» **DOKUMENTAUSZUG**:
Wenn ich diesen Thread lese, dann empfinde ich mal wieder "zwei Lager", die auch kaum ein Interesse haben, sich aneinander anzunähern oder anderes herum, den Grundgedanken der Unterschriftenaktion aus Sicht der Betroffenen zu verstehen. Ich habe keine Zahlen und bin auch kein Betriebswirtschaftler, für die Belange der Betroffenen ist das mit Verlaub auch bis zu einem gewissen Grade zu vernachlässigen.
Das "Kontra-Lager" argumentiert hier doch lediglich mit der Sicht, ist halt zu teuer, sind bloß 40.00 Einwohner, die haben doch eine Fähre, also reicht das.
Ja, diese Sicht kenne ich mittlerweile aus der Betriebsführung vieler Betriebe, die leider nur die Zahlen sehen und nicht die langfristigen Konsequenzen - für die Menschen bzw. auch für die Folgekosten.
Bornholm ist nun mal eine Insel, die historisch diverse Landesherren hatte, geographisch näher an Schweden, Deutschland und sogar Polen liegt, als an Dänemark. Nun gehört sie aber schon ein paar Jahre zu Dänemark und wird - so ich den Ergebnissen des Verkehrsvertrages folgen kann - eher als ungeliebtes Kind "weit weg" betrachtet. Ein Vergleich mit anderen Inseln hinkt immer ziemlich durch die weite Entfernung zum Mutter(fest)land.
Bornholm hat wenig Infrastruktur zu bieten, Fischerei trägt sich kaum noch, Industrie und Bodenschätze gibt es (glücklicherweise für uns Urlauber) nicht auf der Insel, wenn wir von ein paar Steinbrüchen mal absehen, die mittlerweile auch fast alle geschlossen sind.

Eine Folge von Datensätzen
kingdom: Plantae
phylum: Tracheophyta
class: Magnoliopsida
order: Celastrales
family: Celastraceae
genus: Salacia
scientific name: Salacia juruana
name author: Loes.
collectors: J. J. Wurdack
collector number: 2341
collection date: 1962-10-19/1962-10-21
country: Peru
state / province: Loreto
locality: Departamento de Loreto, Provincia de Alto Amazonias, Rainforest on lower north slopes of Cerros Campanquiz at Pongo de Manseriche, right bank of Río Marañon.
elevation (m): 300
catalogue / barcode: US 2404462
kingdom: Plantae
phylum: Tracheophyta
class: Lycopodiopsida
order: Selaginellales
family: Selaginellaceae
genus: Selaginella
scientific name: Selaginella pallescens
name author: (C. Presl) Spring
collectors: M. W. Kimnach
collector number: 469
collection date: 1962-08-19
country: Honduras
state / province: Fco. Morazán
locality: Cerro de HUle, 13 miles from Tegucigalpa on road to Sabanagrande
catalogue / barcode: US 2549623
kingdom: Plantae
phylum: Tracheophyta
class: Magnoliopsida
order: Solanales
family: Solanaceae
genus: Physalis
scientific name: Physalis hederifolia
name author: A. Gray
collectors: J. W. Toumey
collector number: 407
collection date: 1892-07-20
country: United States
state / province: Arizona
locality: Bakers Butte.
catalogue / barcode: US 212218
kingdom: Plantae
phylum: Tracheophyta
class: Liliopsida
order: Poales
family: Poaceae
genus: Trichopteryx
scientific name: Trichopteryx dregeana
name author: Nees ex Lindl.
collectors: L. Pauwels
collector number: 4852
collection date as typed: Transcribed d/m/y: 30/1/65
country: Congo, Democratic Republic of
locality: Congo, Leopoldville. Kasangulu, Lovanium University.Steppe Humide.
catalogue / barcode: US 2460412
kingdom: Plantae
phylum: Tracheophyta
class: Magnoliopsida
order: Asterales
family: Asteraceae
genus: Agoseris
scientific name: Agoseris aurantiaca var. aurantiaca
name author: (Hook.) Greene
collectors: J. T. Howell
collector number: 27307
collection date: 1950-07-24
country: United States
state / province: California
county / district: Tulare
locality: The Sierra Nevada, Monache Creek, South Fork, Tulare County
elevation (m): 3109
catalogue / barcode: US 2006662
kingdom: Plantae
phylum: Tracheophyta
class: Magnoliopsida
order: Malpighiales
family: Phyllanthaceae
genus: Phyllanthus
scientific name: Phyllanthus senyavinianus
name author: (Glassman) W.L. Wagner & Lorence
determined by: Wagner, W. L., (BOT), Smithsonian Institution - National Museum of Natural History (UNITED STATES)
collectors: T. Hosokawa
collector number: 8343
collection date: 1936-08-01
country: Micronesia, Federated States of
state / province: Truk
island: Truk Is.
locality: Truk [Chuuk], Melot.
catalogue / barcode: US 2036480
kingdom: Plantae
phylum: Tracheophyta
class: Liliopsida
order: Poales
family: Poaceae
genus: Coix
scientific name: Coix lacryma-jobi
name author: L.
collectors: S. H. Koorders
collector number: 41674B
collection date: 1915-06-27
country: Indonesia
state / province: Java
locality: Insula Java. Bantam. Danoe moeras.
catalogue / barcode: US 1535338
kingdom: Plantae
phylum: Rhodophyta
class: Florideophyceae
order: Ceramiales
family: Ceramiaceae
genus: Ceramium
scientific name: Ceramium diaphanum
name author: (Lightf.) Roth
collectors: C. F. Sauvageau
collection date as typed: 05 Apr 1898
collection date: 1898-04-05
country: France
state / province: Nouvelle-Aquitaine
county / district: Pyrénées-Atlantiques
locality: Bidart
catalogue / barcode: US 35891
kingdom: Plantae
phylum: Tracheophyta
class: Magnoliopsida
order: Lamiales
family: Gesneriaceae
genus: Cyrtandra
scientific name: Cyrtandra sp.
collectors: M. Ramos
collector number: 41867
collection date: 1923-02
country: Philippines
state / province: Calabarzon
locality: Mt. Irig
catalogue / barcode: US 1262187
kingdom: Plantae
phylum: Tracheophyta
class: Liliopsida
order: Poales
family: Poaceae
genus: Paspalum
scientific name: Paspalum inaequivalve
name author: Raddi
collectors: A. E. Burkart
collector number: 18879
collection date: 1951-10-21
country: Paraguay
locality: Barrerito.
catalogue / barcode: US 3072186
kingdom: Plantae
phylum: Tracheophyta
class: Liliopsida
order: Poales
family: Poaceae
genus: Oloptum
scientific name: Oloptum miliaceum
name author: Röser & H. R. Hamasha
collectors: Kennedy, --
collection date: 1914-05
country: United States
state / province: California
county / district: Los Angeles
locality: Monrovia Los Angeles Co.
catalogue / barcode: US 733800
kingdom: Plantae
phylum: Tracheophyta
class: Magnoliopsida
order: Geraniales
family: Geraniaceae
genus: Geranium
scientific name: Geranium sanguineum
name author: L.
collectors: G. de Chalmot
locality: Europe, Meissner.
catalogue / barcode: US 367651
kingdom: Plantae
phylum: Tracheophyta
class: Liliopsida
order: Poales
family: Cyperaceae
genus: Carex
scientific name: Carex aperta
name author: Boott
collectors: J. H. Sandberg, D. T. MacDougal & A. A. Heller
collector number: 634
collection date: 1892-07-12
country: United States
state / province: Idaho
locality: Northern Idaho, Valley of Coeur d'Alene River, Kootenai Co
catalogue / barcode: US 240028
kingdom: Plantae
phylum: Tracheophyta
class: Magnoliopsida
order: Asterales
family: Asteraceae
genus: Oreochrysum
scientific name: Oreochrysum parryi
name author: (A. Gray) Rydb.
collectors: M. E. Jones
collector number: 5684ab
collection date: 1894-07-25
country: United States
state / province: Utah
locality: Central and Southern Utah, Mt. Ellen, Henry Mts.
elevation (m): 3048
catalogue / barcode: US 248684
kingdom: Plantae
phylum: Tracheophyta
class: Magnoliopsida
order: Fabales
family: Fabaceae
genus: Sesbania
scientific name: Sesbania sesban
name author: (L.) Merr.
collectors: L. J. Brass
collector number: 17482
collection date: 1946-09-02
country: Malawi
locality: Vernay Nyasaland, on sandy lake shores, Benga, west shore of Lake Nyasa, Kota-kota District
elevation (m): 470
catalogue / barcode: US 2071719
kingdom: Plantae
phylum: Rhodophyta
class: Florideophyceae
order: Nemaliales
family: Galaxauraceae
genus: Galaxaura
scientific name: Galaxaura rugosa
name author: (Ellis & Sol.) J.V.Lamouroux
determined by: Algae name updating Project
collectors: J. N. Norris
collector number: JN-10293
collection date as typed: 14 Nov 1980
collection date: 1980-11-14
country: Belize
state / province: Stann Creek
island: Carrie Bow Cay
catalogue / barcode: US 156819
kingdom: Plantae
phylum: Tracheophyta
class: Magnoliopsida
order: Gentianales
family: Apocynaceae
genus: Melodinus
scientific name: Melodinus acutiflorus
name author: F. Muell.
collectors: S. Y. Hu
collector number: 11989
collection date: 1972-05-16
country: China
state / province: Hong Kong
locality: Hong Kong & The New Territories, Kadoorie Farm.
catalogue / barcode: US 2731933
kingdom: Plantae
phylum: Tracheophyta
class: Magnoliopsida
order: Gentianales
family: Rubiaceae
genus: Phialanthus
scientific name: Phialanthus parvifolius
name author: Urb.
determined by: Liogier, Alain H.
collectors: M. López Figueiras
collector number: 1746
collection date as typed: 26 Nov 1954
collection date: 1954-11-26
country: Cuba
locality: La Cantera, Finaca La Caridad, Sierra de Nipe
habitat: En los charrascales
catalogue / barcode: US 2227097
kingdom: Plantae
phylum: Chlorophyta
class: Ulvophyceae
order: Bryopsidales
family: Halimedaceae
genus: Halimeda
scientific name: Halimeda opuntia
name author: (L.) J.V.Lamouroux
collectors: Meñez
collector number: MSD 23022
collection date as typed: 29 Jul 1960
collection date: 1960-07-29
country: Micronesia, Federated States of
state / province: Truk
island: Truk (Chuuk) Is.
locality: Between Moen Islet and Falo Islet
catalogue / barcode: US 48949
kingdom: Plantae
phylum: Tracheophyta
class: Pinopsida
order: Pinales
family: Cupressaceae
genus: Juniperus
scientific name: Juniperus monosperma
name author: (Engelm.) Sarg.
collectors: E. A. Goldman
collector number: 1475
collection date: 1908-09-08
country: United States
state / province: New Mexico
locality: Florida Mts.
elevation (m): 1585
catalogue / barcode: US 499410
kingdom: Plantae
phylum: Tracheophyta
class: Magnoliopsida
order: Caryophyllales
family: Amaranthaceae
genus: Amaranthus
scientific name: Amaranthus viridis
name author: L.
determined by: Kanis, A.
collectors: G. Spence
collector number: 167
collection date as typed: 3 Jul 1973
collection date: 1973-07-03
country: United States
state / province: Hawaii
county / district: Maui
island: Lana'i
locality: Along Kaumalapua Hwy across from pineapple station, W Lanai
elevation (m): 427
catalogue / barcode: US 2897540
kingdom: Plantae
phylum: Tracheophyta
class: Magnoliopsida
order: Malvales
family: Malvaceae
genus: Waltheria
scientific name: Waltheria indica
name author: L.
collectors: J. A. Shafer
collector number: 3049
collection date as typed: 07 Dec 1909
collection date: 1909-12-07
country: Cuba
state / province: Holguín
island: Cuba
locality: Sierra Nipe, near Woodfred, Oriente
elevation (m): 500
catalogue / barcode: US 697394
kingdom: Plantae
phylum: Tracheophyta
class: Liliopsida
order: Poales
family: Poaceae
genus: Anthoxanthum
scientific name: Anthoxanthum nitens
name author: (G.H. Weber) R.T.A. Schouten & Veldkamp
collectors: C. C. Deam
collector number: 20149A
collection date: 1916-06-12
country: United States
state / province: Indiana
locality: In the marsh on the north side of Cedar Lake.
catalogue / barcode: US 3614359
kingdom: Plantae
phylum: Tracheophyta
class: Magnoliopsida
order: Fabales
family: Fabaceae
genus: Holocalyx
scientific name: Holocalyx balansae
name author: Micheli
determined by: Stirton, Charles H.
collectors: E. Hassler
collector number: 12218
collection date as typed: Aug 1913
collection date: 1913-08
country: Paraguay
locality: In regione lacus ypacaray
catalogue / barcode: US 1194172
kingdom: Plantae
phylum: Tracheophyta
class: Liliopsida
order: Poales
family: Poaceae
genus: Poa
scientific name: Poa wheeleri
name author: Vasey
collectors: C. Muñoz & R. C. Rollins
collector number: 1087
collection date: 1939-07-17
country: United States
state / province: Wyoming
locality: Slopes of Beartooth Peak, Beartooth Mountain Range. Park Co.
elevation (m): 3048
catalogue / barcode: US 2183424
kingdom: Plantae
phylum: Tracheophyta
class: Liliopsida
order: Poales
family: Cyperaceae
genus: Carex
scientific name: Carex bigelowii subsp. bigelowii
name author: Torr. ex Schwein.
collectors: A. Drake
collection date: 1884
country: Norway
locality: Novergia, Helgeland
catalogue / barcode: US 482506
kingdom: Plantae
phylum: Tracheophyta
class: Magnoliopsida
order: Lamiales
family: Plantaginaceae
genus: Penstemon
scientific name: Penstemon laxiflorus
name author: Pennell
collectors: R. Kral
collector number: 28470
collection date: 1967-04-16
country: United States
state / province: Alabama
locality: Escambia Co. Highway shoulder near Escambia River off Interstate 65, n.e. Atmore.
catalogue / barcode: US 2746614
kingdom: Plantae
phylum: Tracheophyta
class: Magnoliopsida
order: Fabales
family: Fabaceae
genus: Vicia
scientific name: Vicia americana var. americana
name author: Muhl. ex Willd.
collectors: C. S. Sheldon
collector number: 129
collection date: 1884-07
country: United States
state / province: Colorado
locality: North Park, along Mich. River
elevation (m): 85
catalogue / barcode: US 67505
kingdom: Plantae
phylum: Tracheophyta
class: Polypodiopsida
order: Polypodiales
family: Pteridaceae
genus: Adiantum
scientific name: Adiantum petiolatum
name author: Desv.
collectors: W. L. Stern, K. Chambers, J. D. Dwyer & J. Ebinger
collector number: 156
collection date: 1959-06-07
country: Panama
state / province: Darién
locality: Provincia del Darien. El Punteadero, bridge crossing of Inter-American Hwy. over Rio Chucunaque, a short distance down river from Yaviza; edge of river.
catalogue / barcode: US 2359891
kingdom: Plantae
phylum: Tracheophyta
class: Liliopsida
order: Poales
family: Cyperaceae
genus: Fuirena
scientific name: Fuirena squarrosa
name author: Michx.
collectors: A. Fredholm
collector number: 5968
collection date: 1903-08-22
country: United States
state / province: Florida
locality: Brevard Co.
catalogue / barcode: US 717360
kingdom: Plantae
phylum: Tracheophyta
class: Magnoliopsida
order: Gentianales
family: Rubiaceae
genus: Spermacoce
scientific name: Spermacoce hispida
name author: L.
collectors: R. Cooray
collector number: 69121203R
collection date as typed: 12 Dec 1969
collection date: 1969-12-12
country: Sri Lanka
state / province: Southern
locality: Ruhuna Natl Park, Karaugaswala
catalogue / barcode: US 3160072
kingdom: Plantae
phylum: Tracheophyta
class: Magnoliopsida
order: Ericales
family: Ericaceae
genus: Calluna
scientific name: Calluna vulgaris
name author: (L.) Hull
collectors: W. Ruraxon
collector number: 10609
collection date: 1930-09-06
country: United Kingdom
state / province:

» **AUFGABEN**:
1. Schreiben Sie den Text über Bornholm vollständig und zeichengetreu ab.
2. Geben Sie aus den Datensätzen nur die Zeilen wortgetreu wieder, beginnend mit der Zeile, die „catalogue / barcode: US 717360“ enthält, und endend mit der Zeile, die „collection date as typed: 12 Dec 1969“ enthält, beide eingeschlossen.

» **LÖSUNGEN**:
1.
Wenn ich diesen Thread lese, dann empfinde ich mal wieder "zwei Lager", die auch kaum ein Interesse haben, sich aneinander anzunähern oder anderes herum, den Grundgedanken der Unterschriftenaktion aus Sicht der Betroffenen zu verstehen. Ich habe keine Zahlen und bin auch kein Betriebswirtschaftler, für die Belange der Betroffenen ist das mit Verlaub auch bis zu einem gewissen Grade zu vernachlässigen.
Das "Kontra-Lager" argumentiert hier doch lediglich mit der Sicht, ist halt zu teuer, sind bloß 40.00 Einwohner, die haben doch eine Fähre, also reicht das.
Ja, diese Sicht kenne ich mittlerweile aus der Betriebsführung vieler Betriebe, die leider nur die Zahlen sehen und nicht die langfristigen Konsequenzen - für die Menschen bzw. auch für die Folgekosten.
Bornholm ist nun mal eine Insel, die historisch diverse Landesherren hatte, geographisch näher an Schweden, Deutschland und sogar Polen liegt, als an Dänemark. Nun gehört sie aber schon ein paar Jahre zu Dänemark und wird - so ich den Ergebnissen des Verkehrsvertrages folgen kann - eher als ungeliebtes Kind "weit weg" betrachtet. Ein Vergleich mit anderen Inseln hinkt immer ziemlich durch die weite Entfernung zum Mutter(fest)land.
Bornholm hat wenig Infrastruktur zu bieten, Fischerei trägt sich kaum noch, Industrie und Bodenschätze gibt es (glücklicherweise für uns Urlauber) nicht auf der Insel, wenn wir von ein paar Steinbrüchen mal absehen, die mittlerweile auch fast alle geschlossen sind.

2.
catalogue / barcode: US 717360
kingdom: Plantae
phylum: Tracheophyta
class: Magnoliopsida
order: Gentianales
family: Rubiaceae
genus: Spermacoce
scientific name: Spermacoce hispida
name author: L.
collectors: R. Cooray
collector number: 69121203R
collection date as typed: 12 Dec 1969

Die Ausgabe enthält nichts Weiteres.